AidData’s research suggests a bigger problem facing some borrowers in the region is the mountains of “hidden debt” in the form of implicit and explicit public guarantees of project financing, which signal an even bigger debt problem faced by some sovereign borrowers.

Many Chinese-financed projects are backed by a sovereign guarantee, which effectively becomes public debt if a project does not perform.

“We’ve found that there’s a substantial number of countries around the world that are carrying 10% of GDP or more in off-public balance sheet debt which could quickly be converted to public debt in a situation of financial distress… and make an already bad situation much, much worse,” Parks says.

“What we’re likely going to see in the next year or two is that countries in Africa are in the worst of all worlds where they’re carrying high levels of public debt to China and Chinese creditors and high levels of hidden debt to Chinese creditors.”

According to CARI’s figures, total lending to Africa by Chinese institutions has fallen every year since 2016.
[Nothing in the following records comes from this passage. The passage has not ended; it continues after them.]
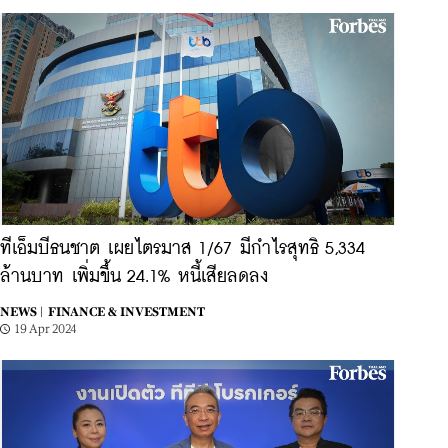
ทีเอ็มบีธนชาต เผยไตรมาส 1/67 มีกำไรสุทธิ 5,334
ล้านบาท เพิ่มขึ้น 24.1% หนี้เสียลดลง
NEWS |
FINANCE & INVESTMENT
19 Apr 2024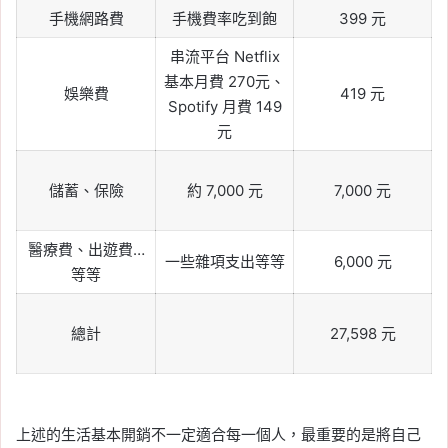
手機網路費
手機費率吃到飽
399 元
串流平台 Netflix
基本月費 270元、
娛樂費
419 元
Spotify 月費 149
元
儲蓄、保險
約 7,000 元
7,000 元
醫療費、出遊費…
一些雜項支出等等
6,000 元
等等
總計
27,598 元
上述的生活基本開銷不一定適合每一個人，最重要的是將自己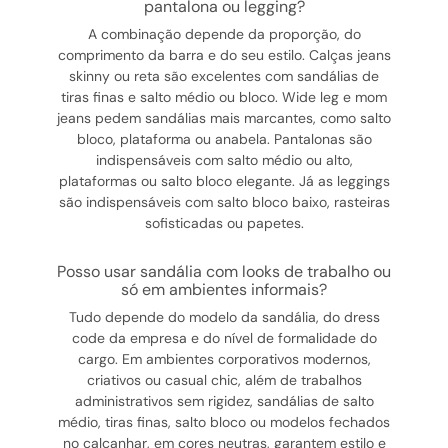
pantalona ou legging?
A combinação depende da proporção, do
comprimento da barra e do seu estilo. Calças jeans
skinny ou reta são excelentes com sandálias de
tiras finas e salto médio ou bloco. Wide leg e mom
jeans pedem sandálias mais marcantes, como salto
bloco, plataforma ou anabela. Pantalonas são
indispensáveis com salto médio ou alto,
plataformas ou salto bloco elegante. Já as leggings
são indispensáveis com salto bloco baixo, rasteiras
sofisticadas ou papetes.
posso usar sandália com looks de trabalho ou
só em ambientes informais?
Tudo depende do modelo da sandália, do dress
code da empresa e do nível de formalidade do
cargo. Em ambientes corporativos modernos,
criativos ou casual chic, além de trabalhos
administrativos sem rigidez, sandálias de salto
médio, tiras finas, salto bloco ou modelos fechados
no calcanhar, em cores neutras, garantem estilo e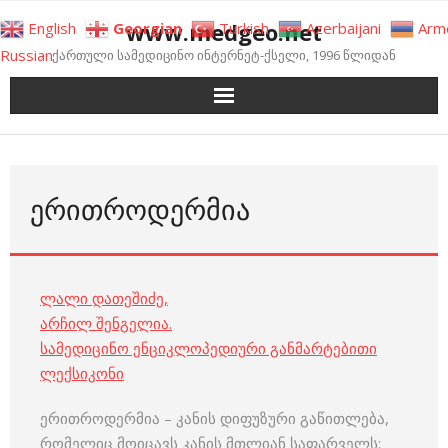
Skip
www.medgeo.net
English
Georgian
Turkish
Azerbaijani
Arm
to
Russian
ქართული სამედიცინო ინტერნეტ-ქსელი, 1996 წლიდან
content
ᲔᲠᲘᲗᲠᲝᲓᲔᲠᲛᲘᲐ
ლალი დათეშიძე
,
არჩილ შენგელია
.
სამედიცინო ენციკლოპედიური განმარტებითი
ლექსიკონი
ერითროდერმია – კანის დიფუზური გაწითლება,
რომელიც მოიცავს კანის მთლიან საფარველს;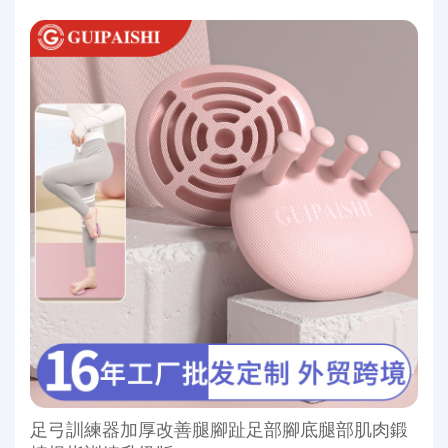
足弓訓練器加厚改善腿腳趾足部腳底腿部肌肉鍛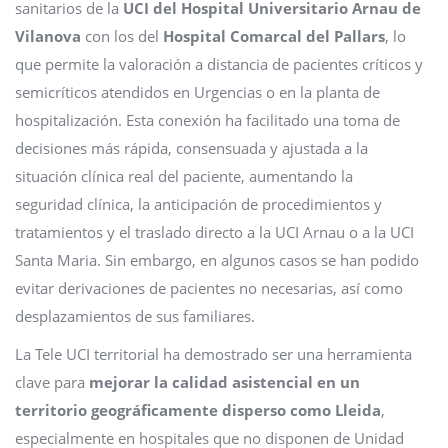
sanitarios de la
UCI del Hospital Universitario Arnau de
Vilanova
con los del
Hospital Comarcal del Pallars
, lo
que permite la valoración a distancia de pacientes críticos y
semicríticos atendidos en Urgencias o en la planta de
hospitalización. Esta conexión ha facilitado una toma de
decisiones más rápida, consensuada y ajustada a la
situación clínica real del paciente, aumentando la
seguridad clínica, la anticipación de procedimientos y
tratamientos y el traslado directo a la UCI Arnau o a la UCI
Santa Maria. Sin embargo, en algunos casos se han podido
evitar derivaciones de pacientes no necesarias, así como
desplazamientos de sus familiares.
La Tele UCI territorial ha demostrado ser una herramienta
clave para
mejorar la calidad asistencial en un
territorio geográficamente disperso como Lleida
,
especialmente en hospitales que no disponen de Unidad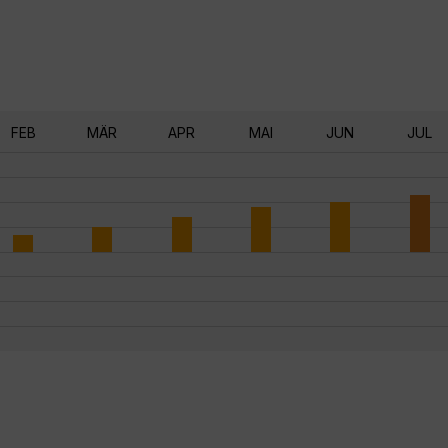
FEB
MÄR
APR
MAI
JUN
JUL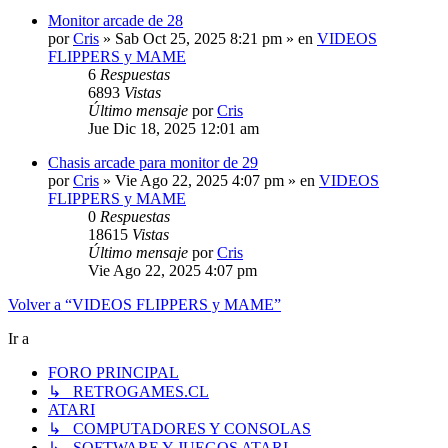
Monitor arcade de 28
por
Cris
»
Sab Oct 25, 2025 8:21 pm
» en
VIDEOS
FLIPPERS y MAME
6
Respuestas
6893
Vistas
Último mensaje
por
Cris
Jue Dic 18, 2025 12:01 am
Chasis arcade para monitor de 29
por
Cris
»
Vie Ago 22, 2025 4:07 pm
» en
VIDEOS
FLIPPERS y MAME
0
Respuestas
18615
Vistas
Último mensaje
por
Cris
Vie Ago 22, 2025 4:07 pm
Volver a “VIDEOS FLIPPERS y MAME”
Ir a
FORO PRINCIPAL
↳ RETROGAMES.CL
ATARI
↳ COMPUTADORES Y CONSOLAS
↳ SOFTWARE Y JUEGOS ATARI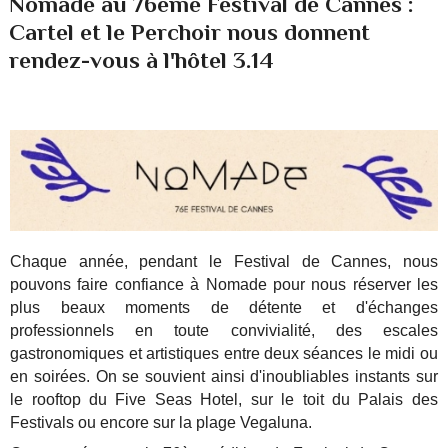
Nomade au 76ème Festival de Cannes :
Cartel et le Perchoir nous donnent
rendez-vous à l'hôtel 3.14
Chaque année, pendant le Festival de Cannes, nous
pouvons faire confiance à Nomade pour nous réserver les
plus beaux moments de détente et d'échanges
professionnels en toute convivialité, des escales
gastronomiques et artistiques entre deux séances le midi ou
en soirées. On se souvient ainsi d'inoubliables instants sur
le rooftop du Five Seas Hotel, sur le toit du Palais des
Festivals ou encore sur la plage Vegaluna.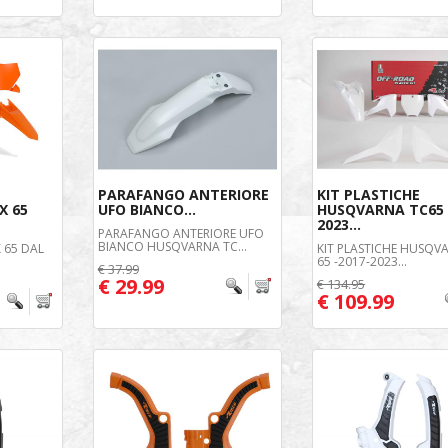
PARAFANGO ANTERIORE
KIT PLASTICHE
X 65
UFO BIANCO...
HUSQVARNA TC65 
2023...
PARAFANGO ANTERIORE UFO
BIANCO HUSQVARNA TC...
X 65 DAL
KIT PLASTICHE HUSQV
65 -2017-2023...
€ 37.99
€ 29.99
€ 134.95
€ 109.99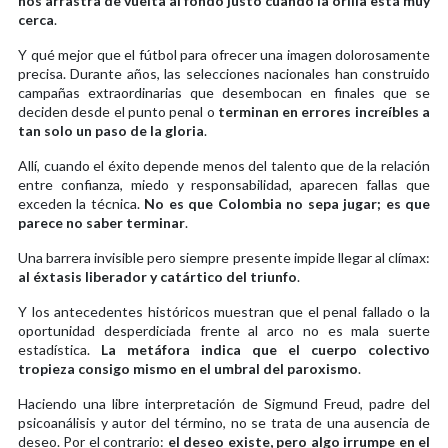
nos arrastra de vuelta al fondo justo cuando la orilla está muy
cerca
.
Y qué mejor que el fútbol para ofrecer una imagen dolorosamente
precisa. Durante años, las selecciones nacionales han construido
campañas extraordinarias que desembocan en finales que se
deciden desde el punto penal o
terminan en errores increíbles a
tan solo un paso de la gloria
.
Allí, cuando el éxito depende menos del talento que de la relación
entre confianza, miedo y responsabilidad, aparecen fallas que
exceden la técnica.
No es que Colombia no sepa jugar; es que
parece no saber terminar
.
Una barrera invisible pero siempre presente impide llegar al clímax:
al éxtasis liberador y catártico del triunfo
.
Y los antecedentes históricos muestran que el penal fallado o la
oportunidad desperdiciada frente al arco no es mala suerte
estadística.
La metáfora indica que el cuerpo colectivo
tropieza consigo mismo en el umbral del paroxismo
.
Haciendo una libre interpretación de Sigmund Freud, padre del
psicoanálisis y autor del término, no se trata de una ausencia de
deseo. Por el contrario:
el deseo existe, pero algo irrumpe en el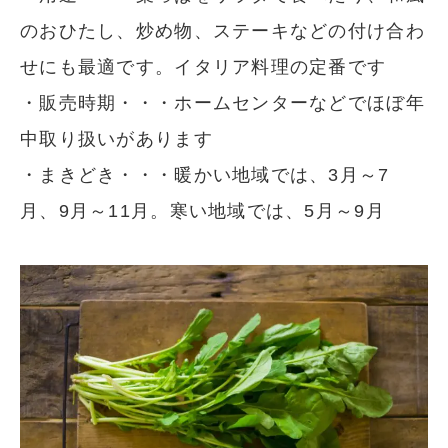
のおひたし、炒め物、ステーキなどの付け合わ
せにも最適です。イタリア料理の定番です
・販売時期・・・ホームセンターなどでほぼ年
中取り扱いがあります
・まきどき・・・暖かい地域では、3月～7
月、9月～11月。寒い地域では、5月～9月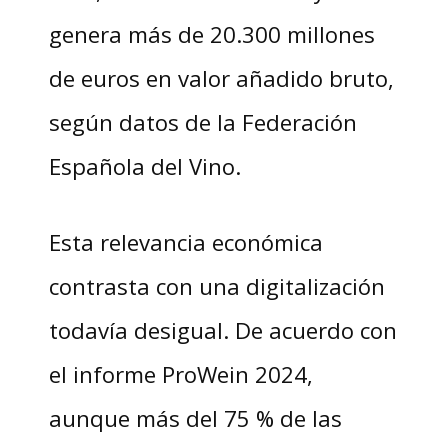
genera más de 20.300 millones
de euros en valor añadido bruto,
según datos de la Federación
Española del Vino.
Esta relevancia económica
contrasta con una digitalización
todavía desigual. De acuerdo con
el informe ProWein 2024,
aunque más del 75 % de las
Andreas Voss, Deutsche Bank’s head of trade finance for financial institutions in Africa, says China has re-thought its lending practices on the continent: “This kind of free unconditional money from China – I think these times are over.”

Standard Chartered’s Muhammad says he has noticed that Sinosure and some Chinese lenders are being constrained by their exposure limits in some heavily indebted African countries, pushing Chinese contractors to look for alternative funding including European ECA-supported financing for planned projects.

“We’ve seen fewer projects with China Exim or Sinosure-covered financing in Sub-Saharan Africa. I think what we are seeing is that both China Exim and Sinosure are closely looking at their exposures in the region.”